By Mei Xinyu
With all the concern over the dramatic imbalance in China-US
trade, it is expected that the second round of China-US Strategic
Economic Dialogue concluded in Washington last week will further
open the door for direct investment by China in the US.
The Chinese government is making unprecedented efforts to boost
imports and reduce the trade surplus. However, reversing the trade
imbalance by increasing Chinese domestic demand or dramatically
increasing Americans' savings is a distant possibility.
A more effective means to cut down the surplus in China's
current account is to raise overseas direct investment. Overseas
direct investment could powerfully upgrade the structure of China's
overseas assets.
The State reserve of foreign exchange accounts for the majority
of China's overseas assets, and the proportion is climbing
quickly.
The managers of the reserve are loaded with risks in the foreign
exchange market. They also face the danger of pumping extra money
into the Chinese economy which is already troubled by excessive
liquidity.
These pressures would be dramatically eased when overseas direct
investment is geared up. This use of overseas direct investment has
been effectively used by many countries.
In the 1970s, Japan had planned to make huge investments in
countries across Latin America, Asia and Africa in an attempt to
promote the industrialization of the developing countries to
stimulate the export of its industrial equipment.
The Maekawa Report, released in 1986 by an advisory council to
then Japanese Prime Minister Yasuhiro Nakasone, suggested that
Japan should transform its economy to depend on domestic demand by
boosting consumer spending and overseas direct investment to reduce
Japan's huge surplus.
China is now enjoying a demographic dividend. A relatively large
share of the population has reached the prime age for working.
Saving is high for most of the working population and spending on
dependents is relatively low.
At the same time, the problem of an aging population is looming.

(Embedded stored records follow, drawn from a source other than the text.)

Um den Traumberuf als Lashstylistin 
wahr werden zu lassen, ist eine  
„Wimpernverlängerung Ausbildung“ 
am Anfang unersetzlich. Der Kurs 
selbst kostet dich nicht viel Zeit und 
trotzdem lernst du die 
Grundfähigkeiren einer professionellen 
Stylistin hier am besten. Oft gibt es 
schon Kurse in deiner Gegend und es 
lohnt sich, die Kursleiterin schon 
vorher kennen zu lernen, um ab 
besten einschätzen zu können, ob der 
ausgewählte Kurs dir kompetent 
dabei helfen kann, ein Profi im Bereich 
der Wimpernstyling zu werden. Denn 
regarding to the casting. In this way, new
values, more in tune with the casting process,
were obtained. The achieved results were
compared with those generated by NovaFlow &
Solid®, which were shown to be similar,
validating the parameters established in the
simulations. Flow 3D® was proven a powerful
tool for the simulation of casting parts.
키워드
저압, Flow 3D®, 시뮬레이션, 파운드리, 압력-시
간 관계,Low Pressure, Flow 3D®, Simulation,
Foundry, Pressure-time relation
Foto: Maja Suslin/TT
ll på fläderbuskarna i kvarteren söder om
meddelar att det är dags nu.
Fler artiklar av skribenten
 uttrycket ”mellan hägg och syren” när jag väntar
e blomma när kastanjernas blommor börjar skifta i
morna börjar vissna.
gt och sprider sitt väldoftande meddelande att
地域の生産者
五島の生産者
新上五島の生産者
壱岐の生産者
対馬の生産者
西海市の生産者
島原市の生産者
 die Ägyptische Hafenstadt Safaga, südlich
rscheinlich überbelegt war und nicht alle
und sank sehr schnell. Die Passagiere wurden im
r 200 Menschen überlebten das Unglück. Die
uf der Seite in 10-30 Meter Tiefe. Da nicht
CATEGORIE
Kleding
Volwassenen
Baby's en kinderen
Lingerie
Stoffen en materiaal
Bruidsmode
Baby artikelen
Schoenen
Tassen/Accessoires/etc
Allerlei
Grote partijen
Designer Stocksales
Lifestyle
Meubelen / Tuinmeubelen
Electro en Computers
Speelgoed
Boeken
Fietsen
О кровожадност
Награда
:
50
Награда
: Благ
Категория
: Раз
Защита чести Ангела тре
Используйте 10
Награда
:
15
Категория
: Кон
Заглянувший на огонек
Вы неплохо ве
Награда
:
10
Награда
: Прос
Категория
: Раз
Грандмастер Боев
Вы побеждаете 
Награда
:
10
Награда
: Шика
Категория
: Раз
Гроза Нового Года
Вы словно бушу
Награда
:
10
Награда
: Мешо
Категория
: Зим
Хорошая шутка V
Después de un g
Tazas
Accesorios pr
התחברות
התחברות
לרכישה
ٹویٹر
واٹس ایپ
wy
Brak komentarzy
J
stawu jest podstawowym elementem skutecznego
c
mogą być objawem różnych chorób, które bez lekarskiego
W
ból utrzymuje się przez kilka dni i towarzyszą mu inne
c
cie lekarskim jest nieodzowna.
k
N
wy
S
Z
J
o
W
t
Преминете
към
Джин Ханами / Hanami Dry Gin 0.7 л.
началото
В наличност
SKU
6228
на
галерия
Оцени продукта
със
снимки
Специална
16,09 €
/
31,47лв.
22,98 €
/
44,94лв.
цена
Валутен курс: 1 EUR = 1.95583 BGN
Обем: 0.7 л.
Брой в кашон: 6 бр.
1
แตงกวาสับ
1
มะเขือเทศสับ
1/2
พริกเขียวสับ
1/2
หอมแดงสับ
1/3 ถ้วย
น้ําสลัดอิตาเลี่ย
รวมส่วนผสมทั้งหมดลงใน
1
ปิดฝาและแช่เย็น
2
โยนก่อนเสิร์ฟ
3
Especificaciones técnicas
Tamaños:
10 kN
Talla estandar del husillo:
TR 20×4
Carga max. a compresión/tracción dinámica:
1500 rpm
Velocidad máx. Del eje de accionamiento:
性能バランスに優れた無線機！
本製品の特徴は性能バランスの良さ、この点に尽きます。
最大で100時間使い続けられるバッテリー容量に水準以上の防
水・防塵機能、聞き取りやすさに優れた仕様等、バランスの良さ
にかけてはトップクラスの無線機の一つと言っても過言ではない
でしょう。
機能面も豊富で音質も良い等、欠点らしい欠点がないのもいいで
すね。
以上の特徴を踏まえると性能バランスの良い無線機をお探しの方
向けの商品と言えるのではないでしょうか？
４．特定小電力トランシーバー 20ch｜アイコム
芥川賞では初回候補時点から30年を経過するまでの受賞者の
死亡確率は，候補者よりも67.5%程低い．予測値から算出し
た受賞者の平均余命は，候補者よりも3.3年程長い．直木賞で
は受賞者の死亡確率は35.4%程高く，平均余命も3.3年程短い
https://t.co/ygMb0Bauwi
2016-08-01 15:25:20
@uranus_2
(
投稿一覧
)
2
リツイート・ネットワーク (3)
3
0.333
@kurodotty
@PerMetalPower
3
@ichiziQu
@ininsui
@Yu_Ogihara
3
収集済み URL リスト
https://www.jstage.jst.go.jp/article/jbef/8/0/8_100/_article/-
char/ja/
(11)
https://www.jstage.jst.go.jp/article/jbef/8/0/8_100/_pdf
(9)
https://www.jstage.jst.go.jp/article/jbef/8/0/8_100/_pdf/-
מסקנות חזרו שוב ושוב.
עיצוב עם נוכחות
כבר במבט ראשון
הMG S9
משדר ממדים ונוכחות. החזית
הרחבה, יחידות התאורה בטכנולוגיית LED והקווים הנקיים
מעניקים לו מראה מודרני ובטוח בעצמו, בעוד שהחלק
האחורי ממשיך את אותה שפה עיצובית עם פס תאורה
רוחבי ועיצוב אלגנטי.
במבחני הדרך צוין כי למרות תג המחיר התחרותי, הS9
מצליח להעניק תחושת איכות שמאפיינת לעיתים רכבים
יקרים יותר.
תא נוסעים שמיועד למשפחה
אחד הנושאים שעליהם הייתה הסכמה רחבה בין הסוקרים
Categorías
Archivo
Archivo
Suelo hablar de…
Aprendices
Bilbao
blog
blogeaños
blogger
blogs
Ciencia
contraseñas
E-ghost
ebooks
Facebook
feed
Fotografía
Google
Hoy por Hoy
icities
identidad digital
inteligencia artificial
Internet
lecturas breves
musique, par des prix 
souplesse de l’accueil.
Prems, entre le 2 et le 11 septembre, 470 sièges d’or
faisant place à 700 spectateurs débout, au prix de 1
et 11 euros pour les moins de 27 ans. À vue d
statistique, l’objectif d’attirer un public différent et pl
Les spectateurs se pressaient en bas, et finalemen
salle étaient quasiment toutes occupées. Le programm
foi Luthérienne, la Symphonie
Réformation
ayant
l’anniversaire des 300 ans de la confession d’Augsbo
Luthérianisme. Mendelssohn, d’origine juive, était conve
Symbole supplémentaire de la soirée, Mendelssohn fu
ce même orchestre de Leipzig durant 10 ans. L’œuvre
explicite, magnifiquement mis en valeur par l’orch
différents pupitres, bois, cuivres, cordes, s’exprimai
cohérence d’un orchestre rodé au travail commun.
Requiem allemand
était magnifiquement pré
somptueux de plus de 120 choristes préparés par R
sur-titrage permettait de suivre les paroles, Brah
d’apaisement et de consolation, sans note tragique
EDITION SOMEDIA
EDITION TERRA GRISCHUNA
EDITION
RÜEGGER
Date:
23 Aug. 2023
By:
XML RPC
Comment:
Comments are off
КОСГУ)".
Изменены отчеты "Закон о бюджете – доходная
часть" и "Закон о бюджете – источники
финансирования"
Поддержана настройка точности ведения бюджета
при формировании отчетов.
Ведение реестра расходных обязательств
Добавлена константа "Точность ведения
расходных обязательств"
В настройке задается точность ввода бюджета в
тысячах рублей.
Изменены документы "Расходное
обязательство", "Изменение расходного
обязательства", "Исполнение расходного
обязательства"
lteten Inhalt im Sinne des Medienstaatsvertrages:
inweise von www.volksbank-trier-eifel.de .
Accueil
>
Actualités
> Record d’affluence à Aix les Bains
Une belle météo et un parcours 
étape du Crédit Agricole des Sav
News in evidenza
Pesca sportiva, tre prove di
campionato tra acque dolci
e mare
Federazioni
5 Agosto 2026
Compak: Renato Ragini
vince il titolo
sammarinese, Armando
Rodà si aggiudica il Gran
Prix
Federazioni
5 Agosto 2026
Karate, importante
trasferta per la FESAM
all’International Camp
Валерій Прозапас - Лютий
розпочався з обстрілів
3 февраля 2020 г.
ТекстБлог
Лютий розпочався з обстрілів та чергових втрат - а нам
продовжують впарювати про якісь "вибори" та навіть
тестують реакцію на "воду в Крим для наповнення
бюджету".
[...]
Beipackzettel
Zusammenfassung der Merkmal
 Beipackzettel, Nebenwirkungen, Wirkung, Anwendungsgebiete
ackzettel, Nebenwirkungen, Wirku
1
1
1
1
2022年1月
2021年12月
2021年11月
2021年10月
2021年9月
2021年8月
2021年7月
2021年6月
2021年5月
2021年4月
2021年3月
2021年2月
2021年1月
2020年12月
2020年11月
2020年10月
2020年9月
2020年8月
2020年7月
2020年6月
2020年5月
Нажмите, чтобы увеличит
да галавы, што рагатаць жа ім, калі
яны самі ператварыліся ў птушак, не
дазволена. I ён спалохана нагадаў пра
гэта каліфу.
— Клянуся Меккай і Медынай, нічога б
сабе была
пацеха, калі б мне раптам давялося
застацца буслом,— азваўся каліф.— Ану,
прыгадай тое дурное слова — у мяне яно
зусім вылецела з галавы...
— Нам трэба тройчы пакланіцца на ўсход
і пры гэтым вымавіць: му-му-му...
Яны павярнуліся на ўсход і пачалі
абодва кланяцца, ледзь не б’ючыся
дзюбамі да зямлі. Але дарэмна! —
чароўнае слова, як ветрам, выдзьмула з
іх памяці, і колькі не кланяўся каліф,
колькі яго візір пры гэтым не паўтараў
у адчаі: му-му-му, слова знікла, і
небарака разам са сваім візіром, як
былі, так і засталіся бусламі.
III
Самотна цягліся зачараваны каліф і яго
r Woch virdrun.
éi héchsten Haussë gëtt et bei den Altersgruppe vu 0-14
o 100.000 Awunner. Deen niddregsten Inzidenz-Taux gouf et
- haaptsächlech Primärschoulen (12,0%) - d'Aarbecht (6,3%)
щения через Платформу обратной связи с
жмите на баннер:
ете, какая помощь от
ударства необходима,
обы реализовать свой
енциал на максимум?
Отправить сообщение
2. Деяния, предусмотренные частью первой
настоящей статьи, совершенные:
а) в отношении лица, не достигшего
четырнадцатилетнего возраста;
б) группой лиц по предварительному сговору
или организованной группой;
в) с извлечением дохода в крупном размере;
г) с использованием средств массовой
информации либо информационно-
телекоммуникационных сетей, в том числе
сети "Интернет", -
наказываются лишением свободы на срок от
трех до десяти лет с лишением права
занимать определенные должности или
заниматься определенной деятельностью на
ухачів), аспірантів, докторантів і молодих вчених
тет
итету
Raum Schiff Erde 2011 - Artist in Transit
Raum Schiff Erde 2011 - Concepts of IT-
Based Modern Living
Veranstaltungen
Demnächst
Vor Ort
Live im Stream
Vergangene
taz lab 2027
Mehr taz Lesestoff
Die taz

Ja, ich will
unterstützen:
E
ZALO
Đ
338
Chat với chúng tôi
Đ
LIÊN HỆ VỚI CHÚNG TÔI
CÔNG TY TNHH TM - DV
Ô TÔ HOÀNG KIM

It is very likely in the not-too-distant future that revenues from
overseas direct investment will be used to help China's aging
population share the economic growth in other countries and regions
around the world.
China's developing overseas direct investment is also in the
interest of the US. The US has seen an extremely low level of
personal savings in last decades, so it has to depend on money
inflows to bridge the gap between domestic deposits and its foreign
investments.
According to statistics from China's Ministry of Commerce and
the National Bureau of Statistics, China's direct investment in
other countries and regions was US$57.2 billion by the end of 2005
while the figure from the State Administration of Foreign Exchange
was US$64.5 billion.
Considering the fact that many investments are not officially
registered, the actual overseas investment from China could well be
larger than the government figures.
Within the official figure, Chinese direct investment in the US
was a modest US$823 million at the end of 2005.
For Chinese investors, the US is an attractive destination, not
only for its huge market, but also for diversified resources like
cotton, timber and grain. Yet, Chinese investors have experienced
numerous obstacles when they try to invest in the US.
When CNOOC, China's largest offshore oil and gas producer, tried
to acquire the US energy company Unocal in 2005, and Lenovo,
China's giant in computer technology, bought the PC line of IBM the
same year, both Chinese companies felt huge pressure from the US
public and interest groups as well as the government in CNOOC's
case.
Chinese companies encounter more barriers when they try to
penetrate the US financial sector. For more than a decade, Chinese
banks have repeatedly been denied permission to set up branches in
the US. In contrast, more than 100 business outlets and offices of
US banks now operate in China.
The US insurance market is also closed to Chinese investors.
Many US states stipulate that only foreign insurance companies with
existing operations in other states can open businesses or set up
branches. Such stipulation makes it mission impossible for foreign
insurance companies to gain a foothold in the US market.
With China's huge potential for overseas direct investment, many
countries and regions are trying to lure Chinese investors. At the
same time, the US needs foreign capital for sound economic
development.
Therefore, it is high time for Chinese investors to get fair
treatment on the US market.
Before the first China-US strategic economic dialogue last
December, US Treasury Secretary Henry Paulson pointed out that one
of the three key areas in the dialogue was encouraging both
countries' markets to be more open to trade, competition and
investment. Since investment and transparency were concerns in last
week's dialogue, Chinese investors may soon experience a friendlier
environment in the US.
The author is a researcher with the Chinese Academy of
International Trade and Economic Cooperation.